Input material:
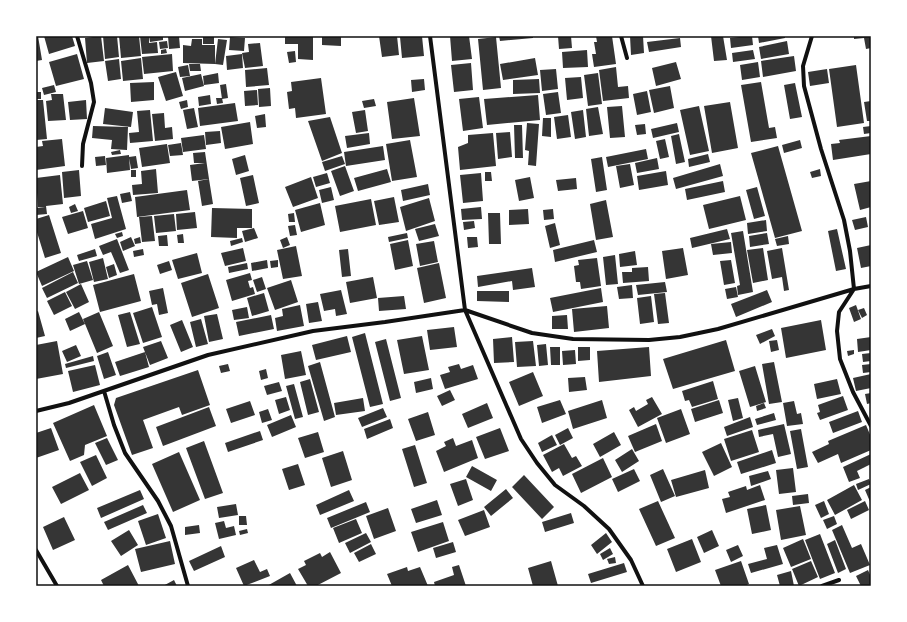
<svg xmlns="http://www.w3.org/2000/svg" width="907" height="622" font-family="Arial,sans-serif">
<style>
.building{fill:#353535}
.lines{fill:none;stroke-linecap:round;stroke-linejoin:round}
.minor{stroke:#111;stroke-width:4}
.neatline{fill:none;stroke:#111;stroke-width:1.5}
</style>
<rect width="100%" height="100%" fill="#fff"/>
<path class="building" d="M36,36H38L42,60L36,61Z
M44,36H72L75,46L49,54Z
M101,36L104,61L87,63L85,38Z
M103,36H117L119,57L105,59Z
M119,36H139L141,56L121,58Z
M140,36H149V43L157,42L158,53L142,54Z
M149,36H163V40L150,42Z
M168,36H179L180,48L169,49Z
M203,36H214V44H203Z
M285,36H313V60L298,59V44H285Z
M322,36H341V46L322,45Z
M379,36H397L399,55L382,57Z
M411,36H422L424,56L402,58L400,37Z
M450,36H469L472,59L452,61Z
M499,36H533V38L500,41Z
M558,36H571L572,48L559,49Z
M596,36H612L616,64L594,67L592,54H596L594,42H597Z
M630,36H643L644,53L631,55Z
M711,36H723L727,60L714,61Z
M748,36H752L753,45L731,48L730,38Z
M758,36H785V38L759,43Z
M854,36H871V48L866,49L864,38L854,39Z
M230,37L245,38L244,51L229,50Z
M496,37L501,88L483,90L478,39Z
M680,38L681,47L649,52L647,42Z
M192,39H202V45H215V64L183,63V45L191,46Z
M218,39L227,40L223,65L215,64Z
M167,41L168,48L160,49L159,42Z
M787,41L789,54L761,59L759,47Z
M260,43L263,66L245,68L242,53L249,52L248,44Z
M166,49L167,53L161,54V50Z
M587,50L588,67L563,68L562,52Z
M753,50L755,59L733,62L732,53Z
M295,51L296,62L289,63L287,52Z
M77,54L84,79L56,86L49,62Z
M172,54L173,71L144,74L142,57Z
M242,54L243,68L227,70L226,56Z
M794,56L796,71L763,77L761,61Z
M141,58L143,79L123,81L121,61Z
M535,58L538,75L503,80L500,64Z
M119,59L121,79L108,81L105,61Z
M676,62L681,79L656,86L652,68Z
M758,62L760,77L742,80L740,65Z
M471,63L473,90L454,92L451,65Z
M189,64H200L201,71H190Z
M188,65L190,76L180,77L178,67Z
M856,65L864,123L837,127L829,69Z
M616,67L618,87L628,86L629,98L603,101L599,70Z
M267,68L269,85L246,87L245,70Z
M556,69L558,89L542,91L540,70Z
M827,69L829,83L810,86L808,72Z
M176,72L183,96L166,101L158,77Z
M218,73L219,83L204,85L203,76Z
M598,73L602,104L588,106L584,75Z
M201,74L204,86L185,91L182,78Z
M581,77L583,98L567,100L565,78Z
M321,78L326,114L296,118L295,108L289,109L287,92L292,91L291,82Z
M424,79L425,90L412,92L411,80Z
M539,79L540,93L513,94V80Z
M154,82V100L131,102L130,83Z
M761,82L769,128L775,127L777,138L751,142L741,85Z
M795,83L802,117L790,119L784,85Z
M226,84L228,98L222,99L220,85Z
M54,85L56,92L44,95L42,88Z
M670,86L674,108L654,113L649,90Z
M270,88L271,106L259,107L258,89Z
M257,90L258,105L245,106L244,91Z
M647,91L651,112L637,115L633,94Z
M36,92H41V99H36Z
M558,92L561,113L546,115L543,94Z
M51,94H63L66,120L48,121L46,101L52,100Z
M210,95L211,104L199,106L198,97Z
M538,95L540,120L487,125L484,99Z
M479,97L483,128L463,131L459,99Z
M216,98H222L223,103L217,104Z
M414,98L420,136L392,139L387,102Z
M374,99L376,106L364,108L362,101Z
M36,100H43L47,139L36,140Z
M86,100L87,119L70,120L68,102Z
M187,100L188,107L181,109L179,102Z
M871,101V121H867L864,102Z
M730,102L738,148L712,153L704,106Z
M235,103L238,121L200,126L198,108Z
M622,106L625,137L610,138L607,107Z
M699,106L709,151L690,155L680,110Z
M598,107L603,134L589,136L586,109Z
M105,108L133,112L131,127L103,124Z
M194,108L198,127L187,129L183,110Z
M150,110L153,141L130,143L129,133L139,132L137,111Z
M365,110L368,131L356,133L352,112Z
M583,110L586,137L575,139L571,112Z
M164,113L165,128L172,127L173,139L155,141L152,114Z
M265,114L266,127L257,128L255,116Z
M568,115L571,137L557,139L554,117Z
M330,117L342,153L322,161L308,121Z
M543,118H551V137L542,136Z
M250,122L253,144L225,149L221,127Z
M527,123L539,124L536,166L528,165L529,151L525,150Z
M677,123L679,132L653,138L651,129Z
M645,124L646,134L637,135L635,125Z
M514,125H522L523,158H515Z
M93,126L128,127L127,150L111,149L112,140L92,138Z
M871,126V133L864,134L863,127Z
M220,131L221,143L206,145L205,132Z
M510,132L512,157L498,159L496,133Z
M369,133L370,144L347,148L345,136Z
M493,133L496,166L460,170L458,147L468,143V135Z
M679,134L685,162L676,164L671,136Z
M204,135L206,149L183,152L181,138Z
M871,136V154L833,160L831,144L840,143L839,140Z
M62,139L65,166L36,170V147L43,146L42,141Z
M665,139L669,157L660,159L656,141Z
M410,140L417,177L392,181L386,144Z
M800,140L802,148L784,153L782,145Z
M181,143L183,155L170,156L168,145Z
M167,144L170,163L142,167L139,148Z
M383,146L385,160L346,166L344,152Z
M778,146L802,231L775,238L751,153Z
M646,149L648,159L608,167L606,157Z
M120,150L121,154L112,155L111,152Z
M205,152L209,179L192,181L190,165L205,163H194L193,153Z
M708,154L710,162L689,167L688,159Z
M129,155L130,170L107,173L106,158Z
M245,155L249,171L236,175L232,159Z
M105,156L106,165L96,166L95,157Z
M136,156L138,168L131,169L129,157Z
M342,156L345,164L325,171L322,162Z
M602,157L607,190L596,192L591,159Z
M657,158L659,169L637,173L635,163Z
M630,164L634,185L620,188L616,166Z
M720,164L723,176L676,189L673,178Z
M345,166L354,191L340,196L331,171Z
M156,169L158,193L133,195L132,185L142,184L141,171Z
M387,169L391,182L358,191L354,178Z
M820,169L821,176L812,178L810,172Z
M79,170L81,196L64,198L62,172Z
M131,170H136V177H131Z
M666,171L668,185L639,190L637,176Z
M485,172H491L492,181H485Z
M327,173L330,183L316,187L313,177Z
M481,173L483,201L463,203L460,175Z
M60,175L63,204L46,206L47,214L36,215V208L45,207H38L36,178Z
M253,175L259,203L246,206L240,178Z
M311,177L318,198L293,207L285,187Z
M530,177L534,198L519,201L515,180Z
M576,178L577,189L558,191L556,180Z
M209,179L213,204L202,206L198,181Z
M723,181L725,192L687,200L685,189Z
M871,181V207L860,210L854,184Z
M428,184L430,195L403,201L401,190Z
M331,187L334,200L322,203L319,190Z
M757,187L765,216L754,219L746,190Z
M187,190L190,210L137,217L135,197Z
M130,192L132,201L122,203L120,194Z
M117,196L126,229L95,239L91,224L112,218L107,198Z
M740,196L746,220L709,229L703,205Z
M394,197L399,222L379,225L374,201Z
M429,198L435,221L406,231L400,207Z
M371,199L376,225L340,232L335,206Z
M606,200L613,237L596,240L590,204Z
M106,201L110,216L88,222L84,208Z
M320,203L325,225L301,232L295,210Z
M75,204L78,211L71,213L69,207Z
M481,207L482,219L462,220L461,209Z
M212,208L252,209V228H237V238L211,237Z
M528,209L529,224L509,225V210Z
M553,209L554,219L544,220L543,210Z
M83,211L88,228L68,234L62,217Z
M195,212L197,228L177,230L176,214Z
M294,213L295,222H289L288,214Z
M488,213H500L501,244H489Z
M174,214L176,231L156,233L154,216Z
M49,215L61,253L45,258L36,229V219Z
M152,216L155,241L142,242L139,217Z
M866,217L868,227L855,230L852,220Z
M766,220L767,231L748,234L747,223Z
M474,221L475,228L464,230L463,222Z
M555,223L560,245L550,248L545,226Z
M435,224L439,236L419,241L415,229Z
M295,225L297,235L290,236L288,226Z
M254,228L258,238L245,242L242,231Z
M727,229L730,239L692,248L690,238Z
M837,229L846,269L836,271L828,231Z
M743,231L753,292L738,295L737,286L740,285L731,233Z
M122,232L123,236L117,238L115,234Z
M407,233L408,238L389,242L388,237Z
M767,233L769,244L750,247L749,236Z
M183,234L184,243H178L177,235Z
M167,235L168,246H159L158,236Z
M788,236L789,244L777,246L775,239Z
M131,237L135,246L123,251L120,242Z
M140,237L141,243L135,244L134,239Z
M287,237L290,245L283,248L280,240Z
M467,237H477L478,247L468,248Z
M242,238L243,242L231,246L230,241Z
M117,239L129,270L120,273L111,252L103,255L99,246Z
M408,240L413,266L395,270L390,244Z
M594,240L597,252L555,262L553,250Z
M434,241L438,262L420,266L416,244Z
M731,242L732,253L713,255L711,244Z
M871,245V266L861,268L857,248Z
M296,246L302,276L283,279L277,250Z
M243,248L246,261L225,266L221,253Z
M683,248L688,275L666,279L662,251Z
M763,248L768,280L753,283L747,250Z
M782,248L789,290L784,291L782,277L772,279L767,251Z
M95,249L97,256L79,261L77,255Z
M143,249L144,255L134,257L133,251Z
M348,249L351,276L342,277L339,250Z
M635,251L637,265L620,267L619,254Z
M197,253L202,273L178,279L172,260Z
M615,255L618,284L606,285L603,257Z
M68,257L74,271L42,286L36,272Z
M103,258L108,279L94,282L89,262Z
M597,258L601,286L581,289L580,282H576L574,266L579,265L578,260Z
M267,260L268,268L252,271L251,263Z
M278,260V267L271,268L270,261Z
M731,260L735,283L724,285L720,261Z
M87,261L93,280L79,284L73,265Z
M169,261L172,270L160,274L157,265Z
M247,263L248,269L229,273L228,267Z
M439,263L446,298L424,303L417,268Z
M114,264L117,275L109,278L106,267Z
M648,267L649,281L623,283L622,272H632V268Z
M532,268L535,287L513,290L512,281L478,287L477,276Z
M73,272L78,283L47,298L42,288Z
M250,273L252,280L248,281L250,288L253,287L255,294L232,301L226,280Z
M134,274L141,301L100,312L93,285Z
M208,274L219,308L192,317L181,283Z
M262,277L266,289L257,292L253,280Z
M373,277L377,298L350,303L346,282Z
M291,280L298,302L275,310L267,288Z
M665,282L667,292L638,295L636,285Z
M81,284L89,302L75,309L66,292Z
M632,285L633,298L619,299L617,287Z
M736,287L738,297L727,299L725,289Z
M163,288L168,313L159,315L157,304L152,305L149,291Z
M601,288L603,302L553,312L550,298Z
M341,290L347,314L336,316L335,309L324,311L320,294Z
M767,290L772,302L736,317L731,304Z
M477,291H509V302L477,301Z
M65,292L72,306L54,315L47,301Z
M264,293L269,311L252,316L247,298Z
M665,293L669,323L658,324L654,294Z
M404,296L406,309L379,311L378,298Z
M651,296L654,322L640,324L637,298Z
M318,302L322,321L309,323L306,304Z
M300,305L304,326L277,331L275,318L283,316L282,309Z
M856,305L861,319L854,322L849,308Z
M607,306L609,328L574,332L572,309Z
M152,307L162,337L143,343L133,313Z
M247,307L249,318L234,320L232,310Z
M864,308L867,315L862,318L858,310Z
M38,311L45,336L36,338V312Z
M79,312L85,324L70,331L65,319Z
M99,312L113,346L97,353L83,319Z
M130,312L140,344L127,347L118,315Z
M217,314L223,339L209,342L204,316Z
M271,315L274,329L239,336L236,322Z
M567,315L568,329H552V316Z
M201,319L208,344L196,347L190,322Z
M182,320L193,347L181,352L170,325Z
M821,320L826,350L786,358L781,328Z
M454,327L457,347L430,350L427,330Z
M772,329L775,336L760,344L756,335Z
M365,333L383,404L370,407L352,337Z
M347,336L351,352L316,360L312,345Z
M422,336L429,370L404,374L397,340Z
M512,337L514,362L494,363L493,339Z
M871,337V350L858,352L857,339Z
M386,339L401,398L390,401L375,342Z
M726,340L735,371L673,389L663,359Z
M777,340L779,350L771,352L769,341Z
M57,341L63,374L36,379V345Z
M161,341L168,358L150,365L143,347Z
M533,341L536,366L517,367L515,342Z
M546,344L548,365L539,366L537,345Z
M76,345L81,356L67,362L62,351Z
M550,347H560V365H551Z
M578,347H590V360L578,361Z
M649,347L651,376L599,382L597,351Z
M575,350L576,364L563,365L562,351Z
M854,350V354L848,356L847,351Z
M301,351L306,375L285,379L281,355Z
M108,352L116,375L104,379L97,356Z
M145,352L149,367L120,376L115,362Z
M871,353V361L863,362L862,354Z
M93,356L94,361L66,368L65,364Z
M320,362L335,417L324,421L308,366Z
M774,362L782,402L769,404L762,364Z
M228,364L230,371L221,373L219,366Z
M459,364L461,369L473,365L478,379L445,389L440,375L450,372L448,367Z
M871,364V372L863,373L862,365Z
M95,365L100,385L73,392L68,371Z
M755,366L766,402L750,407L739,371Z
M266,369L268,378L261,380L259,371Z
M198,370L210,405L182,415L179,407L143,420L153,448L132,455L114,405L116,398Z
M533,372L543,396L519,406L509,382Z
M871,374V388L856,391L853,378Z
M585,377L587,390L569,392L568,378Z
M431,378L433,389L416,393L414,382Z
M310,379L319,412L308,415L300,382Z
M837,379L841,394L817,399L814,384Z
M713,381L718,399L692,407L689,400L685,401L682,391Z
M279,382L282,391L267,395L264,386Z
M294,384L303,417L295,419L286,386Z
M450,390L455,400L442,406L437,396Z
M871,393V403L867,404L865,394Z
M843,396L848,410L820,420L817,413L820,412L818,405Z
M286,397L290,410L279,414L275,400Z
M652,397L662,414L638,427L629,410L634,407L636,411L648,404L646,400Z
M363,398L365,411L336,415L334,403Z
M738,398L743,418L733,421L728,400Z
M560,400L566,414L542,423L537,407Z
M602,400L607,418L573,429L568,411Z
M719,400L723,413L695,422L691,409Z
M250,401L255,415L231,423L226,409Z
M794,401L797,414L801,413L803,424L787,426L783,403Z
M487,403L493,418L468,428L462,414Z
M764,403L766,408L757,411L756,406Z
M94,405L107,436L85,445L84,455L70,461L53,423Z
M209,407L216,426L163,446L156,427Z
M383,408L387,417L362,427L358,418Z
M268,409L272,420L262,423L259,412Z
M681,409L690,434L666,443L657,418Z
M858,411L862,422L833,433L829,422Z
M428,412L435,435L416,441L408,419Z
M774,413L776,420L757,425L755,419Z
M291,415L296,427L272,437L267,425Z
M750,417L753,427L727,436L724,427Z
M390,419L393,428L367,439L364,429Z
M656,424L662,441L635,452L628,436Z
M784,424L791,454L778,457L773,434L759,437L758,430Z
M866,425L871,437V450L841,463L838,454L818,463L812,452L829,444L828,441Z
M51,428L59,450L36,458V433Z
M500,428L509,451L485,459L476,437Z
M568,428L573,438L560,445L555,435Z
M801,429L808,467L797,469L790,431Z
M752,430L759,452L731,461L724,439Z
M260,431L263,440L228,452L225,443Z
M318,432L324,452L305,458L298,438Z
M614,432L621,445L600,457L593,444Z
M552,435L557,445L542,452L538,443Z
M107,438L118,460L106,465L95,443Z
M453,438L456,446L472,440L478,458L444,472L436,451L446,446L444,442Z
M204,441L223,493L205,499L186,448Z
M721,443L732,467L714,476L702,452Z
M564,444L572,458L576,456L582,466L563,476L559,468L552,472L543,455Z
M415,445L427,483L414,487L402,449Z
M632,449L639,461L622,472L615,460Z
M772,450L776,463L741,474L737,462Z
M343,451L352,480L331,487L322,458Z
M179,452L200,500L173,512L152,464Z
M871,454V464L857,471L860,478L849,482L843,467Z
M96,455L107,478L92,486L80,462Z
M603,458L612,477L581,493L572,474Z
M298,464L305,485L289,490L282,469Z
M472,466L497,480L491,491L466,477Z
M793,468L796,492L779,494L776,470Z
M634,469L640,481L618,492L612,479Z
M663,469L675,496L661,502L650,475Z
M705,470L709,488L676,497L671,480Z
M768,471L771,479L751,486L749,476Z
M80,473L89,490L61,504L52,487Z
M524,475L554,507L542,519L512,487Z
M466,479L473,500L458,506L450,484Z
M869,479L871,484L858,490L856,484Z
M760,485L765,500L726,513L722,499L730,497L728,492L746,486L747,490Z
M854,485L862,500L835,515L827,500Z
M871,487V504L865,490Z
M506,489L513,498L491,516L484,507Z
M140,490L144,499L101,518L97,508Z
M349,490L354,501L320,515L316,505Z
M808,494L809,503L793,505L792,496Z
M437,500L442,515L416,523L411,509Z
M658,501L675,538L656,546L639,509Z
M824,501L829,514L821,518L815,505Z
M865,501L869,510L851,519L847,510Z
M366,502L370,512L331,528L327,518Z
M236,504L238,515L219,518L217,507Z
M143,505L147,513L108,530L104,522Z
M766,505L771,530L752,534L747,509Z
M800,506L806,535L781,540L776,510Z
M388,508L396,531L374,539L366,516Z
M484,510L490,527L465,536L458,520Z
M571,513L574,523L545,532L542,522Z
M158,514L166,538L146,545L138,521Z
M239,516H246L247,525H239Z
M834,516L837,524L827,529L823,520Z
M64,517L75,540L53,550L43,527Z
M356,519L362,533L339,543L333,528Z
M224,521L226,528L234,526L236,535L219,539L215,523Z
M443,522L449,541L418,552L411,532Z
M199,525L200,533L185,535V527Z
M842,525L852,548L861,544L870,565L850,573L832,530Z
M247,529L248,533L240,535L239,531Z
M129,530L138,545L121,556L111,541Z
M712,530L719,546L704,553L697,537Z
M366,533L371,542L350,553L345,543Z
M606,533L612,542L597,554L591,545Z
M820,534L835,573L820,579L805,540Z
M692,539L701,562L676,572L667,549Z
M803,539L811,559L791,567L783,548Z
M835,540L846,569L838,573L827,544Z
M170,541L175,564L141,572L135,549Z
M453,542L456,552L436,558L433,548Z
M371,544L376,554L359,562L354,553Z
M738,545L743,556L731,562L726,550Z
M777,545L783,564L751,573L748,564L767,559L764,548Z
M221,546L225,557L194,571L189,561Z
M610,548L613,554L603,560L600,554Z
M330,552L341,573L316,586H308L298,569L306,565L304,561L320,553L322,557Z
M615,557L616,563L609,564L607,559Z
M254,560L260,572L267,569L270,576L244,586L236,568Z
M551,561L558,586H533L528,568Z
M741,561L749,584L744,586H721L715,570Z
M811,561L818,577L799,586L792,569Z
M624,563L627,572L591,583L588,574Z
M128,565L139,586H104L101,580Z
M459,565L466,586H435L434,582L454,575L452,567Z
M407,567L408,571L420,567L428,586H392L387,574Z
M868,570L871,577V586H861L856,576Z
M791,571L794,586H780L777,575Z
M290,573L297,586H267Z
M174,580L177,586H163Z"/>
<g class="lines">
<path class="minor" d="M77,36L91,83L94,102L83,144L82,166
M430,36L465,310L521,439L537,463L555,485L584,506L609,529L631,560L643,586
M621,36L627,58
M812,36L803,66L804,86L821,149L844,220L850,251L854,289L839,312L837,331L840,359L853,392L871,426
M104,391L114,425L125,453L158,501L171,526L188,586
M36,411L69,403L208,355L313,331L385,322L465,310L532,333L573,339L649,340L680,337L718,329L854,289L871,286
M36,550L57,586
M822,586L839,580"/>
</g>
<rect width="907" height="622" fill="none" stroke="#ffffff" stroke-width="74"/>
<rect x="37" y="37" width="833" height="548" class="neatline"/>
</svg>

What you need to do: The range runs from the line with "M647,91L651,112L637,115L633,94Z" up to and including the line with "M646,149L648,159L608,167L606,157Z" in the listing above; please write out exactly those lines and nothing more.

Exercise solution:
M647,91L651,112L637,115L633,94Z
M36,92H41V99H36Z
M558,92L561,113L546,115L543,94Z
M51,94H63L66,120L48,121L46,101L52,100Z
M210,95L211,104L199,106L198,97Z
M538,95L540,120L487,125L484,99Z
M479,97L483,128L463,131L459,99Z
M216,98H222L223,103L217,104Z
M414,98L420,136L392,139L387,102Z
M374,99L376,106L364,108L362,101Z
M36,100H43L47,139L36,140Z
M86,100L87,119L70,120L68,102Z
M187,100L188,107L181,109L179,102Z
M871,101V121H867L864,102Z
M730,102L738,148L712,153L704,106Z
M235,103L238,121L200,126L198,108Z
M622,106L625,137L610,138L607,107Z
M699,106L709,151L690,155L680,110Z
M598,107L603,134L589,136L586,109Z
M105,108L133,112L131,127L103,124Z
M194,108L198,127L187,129L183,110Z
M150,110L153,141L130,143L129,133L139,132L137,111Z
M365,110L368,131L356,133L352,112Z
M583,110L586,137L575,139L571,112Z
M164,113L165,128L172,127L173,139L155,141L152,114Z
M265,114L266,127L257,128L255,116Z
M568,115L571,137L557,139L554,117Z
M330,117L342,153L322,161L308,121Z
M543,118H551V137L542,136Z
M250,122L253,144L225,149L221,127Z
M527,123L539,124L536,166L528,165L529,151L525,150Z
M677,123L679,132L653,138L651,129Z
M645,124L646,134L637,135L635,125Z
M514,125H522L523,158H515Z
M93,126L128,127L127,150L111,149L112,140L92,138Z
M871,126V133L864,134L863,127Z
M220,131L221,143L206,145L205,132Z
M510,132L512,157L498,159L496,133Z
M369,133L370,144L347,148L345,136Z
M493,133L496,166L460,170L458,147L468,143V135Z
M679,134L685,162L676,164L671,136Z
M204,135L206,149L183,152L181,138Z
M871,136V154L833,160L831,144L840,143L839,140Z
M62,139L65,166L36,170V147L43,146L42,141Z
M665,139L669,157L660,159L656,141Z
M410,140L417,177L392,181L386,144Z
M800,140L802,148L784,153L782,145Z
M181,143L183,155L170,156L168,145Z
M167,144L170,163L142,167L139,148Z
M383,146L385,160L346,166L344,152Z
M778,146L802,231L775,238L751,153Z
M646,149L648,159L608,167L606,157Z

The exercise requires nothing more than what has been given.